Bild: Kapitalistischer Realismus: Polizeieinsatz zum G8-Gipfel in London.
Hierzulande scheinen die Diskursfronten zwischen der
Talkshow-Gesellschaftskritik eines Richard David Precht und dem
Exzellenzcluster-Wunderkind Markus Gabriel, das acht Fremdsprachen
beherrscht, festgefahren.
In Großbritannien ist dank Pop ein vielschichtigerer Diskurs möglich.

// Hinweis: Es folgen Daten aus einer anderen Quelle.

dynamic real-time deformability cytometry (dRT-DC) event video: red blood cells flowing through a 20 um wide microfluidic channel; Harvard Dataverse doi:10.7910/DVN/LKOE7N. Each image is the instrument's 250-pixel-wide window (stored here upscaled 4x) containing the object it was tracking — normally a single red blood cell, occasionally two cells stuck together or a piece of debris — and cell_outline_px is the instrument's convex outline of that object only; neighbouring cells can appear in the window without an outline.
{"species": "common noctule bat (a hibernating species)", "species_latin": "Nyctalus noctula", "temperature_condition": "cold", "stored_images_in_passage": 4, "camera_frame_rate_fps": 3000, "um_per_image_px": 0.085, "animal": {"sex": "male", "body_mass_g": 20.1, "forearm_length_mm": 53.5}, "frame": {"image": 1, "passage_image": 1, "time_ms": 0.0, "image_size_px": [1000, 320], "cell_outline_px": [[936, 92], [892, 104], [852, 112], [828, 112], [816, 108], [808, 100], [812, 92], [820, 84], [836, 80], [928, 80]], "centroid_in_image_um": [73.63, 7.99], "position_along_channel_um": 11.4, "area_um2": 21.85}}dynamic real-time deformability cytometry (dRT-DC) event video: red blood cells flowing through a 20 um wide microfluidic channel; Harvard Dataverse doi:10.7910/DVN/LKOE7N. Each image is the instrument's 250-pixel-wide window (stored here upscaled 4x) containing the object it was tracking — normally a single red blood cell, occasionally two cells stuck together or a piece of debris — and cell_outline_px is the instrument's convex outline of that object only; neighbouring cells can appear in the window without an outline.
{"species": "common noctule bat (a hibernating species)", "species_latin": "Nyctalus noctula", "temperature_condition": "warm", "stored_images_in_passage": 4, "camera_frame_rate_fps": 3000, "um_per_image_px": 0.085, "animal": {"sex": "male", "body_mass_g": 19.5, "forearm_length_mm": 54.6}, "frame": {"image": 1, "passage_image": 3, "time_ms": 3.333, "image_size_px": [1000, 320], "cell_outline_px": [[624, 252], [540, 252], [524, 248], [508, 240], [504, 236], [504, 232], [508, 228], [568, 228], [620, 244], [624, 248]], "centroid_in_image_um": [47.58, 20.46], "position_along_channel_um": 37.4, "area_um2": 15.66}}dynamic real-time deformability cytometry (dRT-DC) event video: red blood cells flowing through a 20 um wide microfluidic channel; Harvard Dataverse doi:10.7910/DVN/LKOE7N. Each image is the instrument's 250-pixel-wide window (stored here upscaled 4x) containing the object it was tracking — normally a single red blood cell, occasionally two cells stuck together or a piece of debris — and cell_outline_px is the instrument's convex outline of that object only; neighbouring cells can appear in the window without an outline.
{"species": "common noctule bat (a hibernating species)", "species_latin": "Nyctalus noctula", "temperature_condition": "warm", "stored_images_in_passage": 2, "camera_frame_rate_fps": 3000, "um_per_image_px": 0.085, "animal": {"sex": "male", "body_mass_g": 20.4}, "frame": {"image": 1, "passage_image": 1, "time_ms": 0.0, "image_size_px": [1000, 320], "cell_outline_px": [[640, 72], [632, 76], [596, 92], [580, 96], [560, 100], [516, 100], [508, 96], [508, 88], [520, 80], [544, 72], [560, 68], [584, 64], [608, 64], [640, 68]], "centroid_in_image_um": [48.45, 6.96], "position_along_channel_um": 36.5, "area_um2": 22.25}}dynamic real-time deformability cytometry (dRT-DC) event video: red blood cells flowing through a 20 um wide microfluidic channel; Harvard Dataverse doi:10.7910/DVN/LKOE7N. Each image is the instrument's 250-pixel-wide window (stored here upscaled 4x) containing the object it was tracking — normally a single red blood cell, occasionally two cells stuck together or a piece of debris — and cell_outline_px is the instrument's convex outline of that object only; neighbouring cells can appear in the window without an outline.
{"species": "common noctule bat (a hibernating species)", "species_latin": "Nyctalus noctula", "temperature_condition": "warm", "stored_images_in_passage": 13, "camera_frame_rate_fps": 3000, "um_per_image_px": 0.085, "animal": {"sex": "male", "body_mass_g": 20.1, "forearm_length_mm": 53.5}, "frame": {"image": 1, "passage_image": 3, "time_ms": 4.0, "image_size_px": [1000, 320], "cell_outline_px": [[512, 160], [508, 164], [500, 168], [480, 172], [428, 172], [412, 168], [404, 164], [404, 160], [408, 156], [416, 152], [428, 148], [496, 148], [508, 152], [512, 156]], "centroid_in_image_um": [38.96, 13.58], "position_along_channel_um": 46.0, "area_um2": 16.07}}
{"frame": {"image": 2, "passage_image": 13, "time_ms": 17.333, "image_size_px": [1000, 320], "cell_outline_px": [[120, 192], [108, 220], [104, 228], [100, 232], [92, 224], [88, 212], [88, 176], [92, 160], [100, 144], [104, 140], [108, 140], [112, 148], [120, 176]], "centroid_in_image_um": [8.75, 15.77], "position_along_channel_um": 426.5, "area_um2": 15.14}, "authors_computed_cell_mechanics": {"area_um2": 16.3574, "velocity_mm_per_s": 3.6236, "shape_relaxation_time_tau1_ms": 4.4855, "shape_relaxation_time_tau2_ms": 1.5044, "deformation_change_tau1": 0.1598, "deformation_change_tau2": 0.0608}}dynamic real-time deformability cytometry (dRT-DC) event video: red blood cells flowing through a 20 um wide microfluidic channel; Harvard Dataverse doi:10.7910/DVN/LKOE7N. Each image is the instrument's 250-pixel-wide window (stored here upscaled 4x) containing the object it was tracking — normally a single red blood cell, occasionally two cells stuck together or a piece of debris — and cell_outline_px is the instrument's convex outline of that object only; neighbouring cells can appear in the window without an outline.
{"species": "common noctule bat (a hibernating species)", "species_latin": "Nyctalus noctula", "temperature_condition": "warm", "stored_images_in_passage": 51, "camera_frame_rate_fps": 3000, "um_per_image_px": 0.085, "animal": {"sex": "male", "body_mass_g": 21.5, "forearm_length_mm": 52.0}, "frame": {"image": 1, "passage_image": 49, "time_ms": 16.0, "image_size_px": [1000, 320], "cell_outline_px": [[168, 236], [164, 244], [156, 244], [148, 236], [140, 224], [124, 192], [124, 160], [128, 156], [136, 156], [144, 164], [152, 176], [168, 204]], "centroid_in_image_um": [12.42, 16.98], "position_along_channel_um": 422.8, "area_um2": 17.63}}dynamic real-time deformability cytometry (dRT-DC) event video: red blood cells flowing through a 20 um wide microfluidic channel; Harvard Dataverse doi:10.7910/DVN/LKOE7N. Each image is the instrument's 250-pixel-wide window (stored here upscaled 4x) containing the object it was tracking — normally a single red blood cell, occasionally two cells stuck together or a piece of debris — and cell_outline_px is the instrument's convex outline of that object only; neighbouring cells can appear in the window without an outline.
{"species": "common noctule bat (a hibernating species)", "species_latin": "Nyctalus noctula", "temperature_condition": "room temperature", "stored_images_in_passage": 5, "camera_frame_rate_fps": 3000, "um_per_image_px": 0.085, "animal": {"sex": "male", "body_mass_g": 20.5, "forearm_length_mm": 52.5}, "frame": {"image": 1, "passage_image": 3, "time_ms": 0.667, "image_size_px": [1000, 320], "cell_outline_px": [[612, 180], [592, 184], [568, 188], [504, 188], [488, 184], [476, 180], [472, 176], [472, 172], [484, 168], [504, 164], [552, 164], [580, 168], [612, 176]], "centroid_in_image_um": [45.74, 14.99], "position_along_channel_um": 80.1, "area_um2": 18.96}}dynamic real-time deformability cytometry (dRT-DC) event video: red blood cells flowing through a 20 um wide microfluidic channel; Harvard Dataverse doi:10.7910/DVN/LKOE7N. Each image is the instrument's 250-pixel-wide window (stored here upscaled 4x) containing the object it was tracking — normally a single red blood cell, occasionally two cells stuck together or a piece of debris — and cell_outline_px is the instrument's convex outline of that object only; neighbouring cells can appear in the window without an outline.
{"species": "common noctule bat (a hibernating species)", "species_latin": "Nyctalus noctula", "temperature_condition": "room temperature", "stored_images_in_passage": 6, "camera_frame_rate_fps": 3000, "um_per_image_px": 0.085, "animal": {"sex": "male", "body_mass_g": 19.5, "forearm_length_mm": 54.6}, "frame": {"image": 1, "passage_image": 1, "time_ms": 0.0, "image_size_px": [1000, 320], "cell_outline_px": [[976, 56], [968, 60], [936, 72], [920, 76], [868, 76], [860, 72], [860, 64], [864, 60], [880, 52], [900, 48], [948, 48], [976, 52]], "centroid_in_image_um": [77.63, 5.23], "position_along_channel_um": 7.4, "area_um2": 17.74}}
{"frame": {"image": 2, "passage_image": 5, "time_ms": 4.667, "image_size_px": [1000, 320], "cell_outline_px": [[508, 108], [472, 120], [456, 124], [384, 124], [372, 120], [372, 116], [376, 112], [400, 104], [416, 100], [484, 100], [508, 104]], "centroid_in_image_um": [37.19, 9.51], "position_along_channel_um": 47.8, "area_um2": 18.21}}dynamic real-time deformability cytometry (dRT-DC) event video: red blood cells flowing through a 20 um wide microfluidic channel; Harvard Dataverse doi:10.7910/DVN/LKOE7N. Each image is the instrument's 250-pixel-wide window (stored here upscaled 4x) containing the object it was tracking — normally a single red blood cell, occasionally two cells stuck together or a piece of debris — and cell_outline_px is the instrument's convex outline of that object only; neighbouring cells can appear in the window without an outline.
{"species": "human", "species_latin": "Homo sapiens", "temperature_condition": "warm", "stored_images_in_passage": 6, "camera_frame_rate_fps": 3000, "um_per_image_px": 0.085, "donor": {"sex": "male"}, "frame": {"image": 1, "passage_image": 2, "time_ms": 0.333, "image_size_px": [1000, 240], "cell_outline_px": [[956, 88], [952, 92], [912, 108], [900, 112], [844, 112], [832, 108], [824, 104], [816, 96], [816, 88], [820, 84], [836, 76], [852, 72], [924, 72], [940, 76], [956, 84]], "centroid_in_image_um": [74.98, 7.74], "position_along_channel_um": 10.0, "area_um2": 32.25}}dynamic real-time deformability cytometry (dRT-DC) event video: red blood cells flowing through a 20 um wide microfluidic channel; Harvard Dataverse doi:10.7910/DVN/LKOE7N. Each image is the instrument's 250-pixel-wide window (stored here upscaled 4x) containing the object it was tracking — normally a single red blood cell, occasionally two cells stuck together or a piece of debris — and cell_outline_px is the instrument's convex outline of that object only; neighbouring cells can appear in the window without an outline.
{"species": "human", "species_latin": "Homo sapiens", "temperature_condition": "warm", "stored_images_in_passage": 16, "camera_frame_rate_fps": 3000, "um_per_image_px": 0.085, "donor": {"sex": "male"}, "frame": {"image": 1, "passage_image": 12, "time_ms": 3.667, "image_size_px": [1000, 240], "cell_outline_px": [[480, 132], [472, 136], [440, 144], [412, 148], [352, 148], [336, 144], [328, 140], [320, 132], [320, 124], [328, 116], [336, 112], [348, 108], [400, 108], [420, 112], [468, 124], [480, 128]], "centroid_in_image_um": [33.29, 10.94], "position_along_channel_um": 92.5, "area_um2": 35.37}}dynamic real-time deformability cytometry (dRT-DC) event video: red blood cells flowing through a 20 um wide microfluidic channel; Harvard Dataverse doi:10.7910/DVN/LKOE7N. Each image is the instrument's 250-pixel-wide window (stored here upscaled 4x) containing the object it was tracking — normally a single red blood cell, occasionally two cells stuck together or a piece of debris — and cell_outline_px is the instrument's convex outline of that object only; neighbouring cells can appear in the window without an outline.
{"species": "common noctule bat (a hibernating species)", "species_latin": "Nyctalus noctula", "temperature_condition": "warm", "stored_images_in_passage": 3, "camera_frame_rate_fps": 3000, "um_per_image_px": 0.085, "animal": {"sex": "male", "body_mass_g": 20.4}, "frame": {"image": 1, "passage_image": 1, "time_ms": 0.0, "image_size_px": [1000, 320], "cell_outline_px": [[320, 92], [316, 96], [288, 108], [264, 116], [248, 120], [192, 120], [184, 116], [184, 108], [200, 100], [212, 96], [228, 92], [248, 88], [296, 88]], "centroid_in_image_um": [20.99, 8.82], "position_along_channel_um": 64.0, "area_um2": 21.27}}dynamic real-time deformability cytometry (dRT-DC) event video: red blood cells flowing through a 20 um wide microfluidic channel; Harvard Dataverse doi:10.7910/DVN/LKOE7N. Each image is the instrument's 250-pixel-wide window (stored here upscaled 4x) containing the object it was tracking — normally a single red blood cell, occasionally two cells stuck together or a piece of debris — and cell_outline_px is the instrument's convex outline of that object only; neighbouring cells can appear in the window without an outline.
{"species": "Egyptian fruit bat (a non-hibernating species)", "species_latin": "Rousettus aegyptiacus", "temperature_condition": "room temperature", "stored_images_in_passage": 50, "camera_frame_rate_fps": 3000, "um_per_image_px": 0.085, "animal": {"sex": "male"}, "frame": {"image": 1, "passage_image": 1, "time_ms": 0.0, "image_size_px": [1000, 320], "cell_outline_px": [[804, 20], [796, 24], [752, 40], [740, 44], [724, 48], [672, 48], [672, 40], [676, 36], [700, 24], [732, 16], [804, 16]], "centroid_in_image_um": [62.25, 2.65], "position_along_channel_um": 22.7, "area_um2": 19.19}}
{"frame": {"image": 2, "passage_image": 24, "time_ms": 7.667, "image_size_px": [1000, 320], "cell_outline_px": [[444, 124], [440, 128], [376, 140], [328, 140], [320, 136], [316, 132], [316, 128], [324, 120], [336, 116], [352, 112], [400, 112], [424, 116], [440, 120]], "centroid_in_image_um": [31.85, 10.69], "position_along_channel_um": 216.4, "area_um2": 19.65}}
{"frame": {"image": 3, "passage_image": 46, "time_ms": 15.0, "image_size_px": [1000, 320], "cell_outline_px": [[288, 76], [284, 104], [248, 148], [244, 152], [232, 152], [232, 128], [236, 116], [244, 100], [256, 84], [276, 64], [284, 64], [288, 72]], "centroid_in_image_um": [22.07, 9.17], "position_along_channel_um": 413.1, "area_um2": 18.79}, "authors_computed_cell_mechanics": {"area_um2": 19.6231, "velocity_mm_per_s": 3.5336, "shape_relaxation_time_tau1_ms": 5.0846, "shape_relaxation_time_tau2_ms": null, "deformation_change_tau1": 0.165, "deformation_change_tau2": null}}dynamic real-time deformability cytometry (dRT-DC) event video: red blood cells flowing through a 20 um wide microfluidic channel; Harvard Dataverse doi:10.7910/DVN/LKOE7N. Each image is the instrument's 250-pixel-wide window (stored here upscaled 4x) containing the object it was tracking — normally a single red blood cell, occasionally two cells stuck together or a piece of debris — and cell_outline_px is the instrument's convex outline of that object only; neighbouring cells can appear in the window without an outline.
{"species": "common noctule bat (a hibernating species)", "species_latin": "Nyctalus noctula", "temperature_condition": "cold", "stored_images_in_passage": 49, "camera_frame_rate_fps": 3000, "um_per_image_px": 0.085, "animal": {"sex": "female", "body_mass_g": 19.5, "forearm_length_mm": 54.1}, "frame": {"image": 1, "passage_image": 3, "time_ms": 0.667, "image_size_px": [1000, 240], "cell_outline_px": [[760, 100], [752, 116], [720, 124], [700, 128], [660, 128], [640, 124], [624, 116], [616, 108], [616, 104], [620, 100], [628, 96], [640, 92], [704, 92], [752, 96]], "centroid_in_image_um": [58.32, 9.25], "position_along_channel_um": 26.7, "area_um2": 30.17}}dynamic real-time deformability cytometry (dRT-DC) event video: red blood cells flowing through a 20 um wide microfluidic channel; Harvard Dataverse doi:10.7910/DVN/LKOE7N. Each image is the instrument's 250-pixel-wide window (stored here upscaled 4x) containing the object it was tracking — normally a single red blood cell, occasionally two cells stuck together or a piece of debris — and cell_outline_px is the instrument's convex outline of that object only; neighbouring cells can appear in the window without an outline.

Populär, ohne ins Populistische abzugleiten. Intellektuell, ohne deshalb
streberhaft akademisch zu klingen. Angesiedelt ist er in dem Feld zwischen
Theorieproduktion und Kulturindustrie, Blogosphäre und Universität, von wo
aus sich den Meinungsschablonen der Massenmedien und den bürokratischen
Zwängen von Lehrplänen Paroli bieten lässt.
Ein schönes Beispiel dieses unabhängigen geistigen Schaffens sind etwa die
Bücher des Verlags ZerO Books. Allen voran Mark Fishers Essay
„Kapitalistischer Realismus“, das sich seit seinem Erscheinen 2011 mehr als
50.000-mal im angloamerikanischen Raum verkauft hat und nun endlich ins
Deutsche übersetzt ist.
Fisher arbeitet als Dozent für Musikkultur, Medien und Kommunikation an der
University of East London und schreibt für den Guardian, das Musikmagazin
The Wire und die Kunstzeitschrift Frieze.
## Reflexive Ohnmacht
Den Anstoß für sein Essay gab eine Generation von 20- bis 30-jährigen
Briten – seine Schüler –, die den Kapitalismus als alternativlos wahrnimmt.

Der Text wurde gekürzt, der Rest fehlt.